Haha! Very true. I've done that before.......funnily enough an admin at one of my former clients used the acronym method which I never forgot but it also told me :
 a) his wife's name;
 b) their new electrical appliance, and 
 c) that his grammar wasn't the best!

Most importantly I never forgot it so that was a good thing for when he was away, except I was a contractor and not officially part of the organisation.....

The forced capitalisation is actually an issue I face with an online server. I always forget that I am required to use an uppercase letter so they constantly have to reset my password - there's increased security for you! New password notification via e-mail is about as secure as a postcard....


----------



## Domski (May 4, 2011)

Norie said:


> I've got a fail-safe method of creating passwords - just pick random objects in your line of sight, add the first thought that comes into your mind and think up a number.
> 
> Combine all that in a random order and bingo!!!.
> 
> ...



That sounds like my method . The number of times I sit staring blankly at my logon screen on a Monday morning looking for inspiration as to what password I'd chosen on Friday is unreal.

Dom


----------



## litrelord (May 4, 2011)

Andrew Fergus said:


> Furthermore, the time taken to brute force the password could be further reduced by splitting the task across multiple threads and/or processors and/or computers.

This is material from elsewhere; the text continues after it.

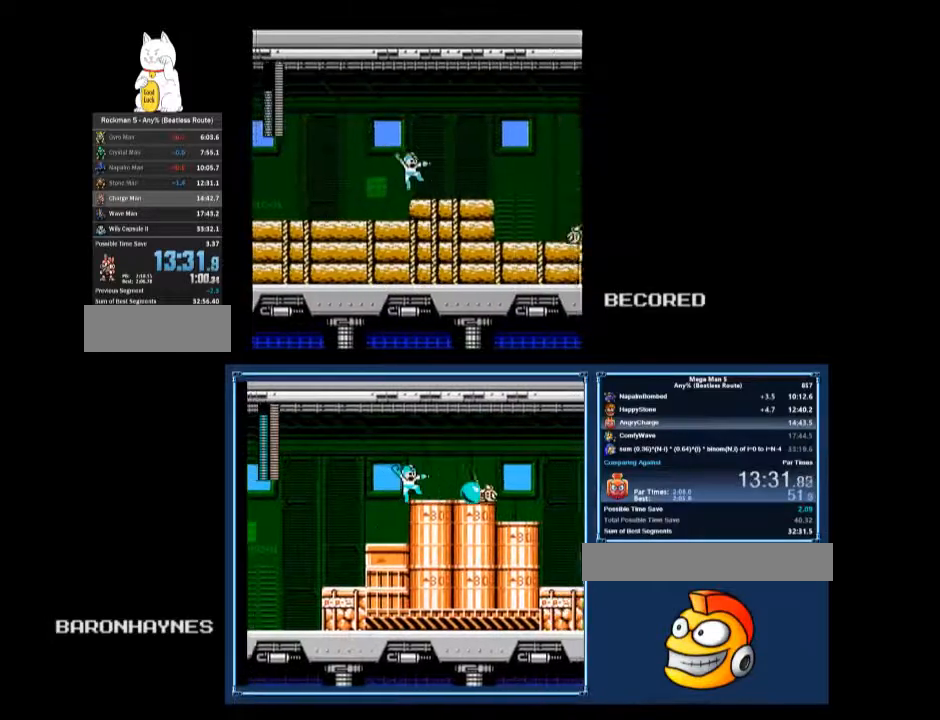
{"buttons": ["DPAD_DOWN", "DPAD_RIGHT"], "events": [[167, "A", "down"], [233, "A", "up"]]}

Each processor would only ever test 1/xth of the total combinations (again on average half of the theoretcial maximum assuming an even distribution of 2nd position characters across the alphabet) - this could be further reduced by using a network of computers i.e. continually breaking the task down into smaller chunks.



Which is even more possible since the advent of cloud computing which creates a very affordable 'super-computer' for this type of number crunching.

I consider a password of 10 characters with mixed upper, lower, numbers and symbols as secure enough. If someone was cracking a database of password hashes I believe they'd come up with enough others before they broke mine. If anyone cares enough to put the effort into breaking it they'll get there regardless of length and entropy.

Nick


----------



## Ten98 (May 4, 2011)

xenou said:


> Apropos this thread, what about a 12 character password made up of all letters (assuming the average combination of common word has 4 letters in it and we have three of them - or 14 if you include two spaces).
> 
> I can't agree that all passwords are instantly crackable.  When you say brute forcing 26 billion combinations is slow, how slow is it?  I've really no idea - the link from the OP says 219 years (which doesn't qualify it as a strong password but is very far from being instantly cracked - I would in any case consider 8 characters the minimum for any password).



That's 219 years based on today's computing power.

In 10 years time when you have an optical processor capable of trillions of operations per second, you will scoff at the ease at which you can brute force a 64 bit or 128 bit password.

In any case, passwords are only as secure as the person that knows them, and actually forcing them to be more complex by requiring a mixture of upper / lower case and a number, and forcing the user to change them every so often has the opposite effect than is intended.

My boss cannot remember his password month to month, so he writes his password on a post-it note which is stuck to the bottom of his keyboard. Secure!

Whereas everyone knows their 4-digit bank card PIN number off by heart, so it's more secure since there's no need to ever write it down. The systems that accept PIN numbers only ever allow 3-5 attempts before locking you out, so there's no danger of them being cracked.

That wouldn't work with passworded files of course, which are at the mercy of the software that's trying to crack them... The difficulty there is how long do can you make the password before it becomes impossible to remember, forcing you to write it down, which instantly makes it less secure!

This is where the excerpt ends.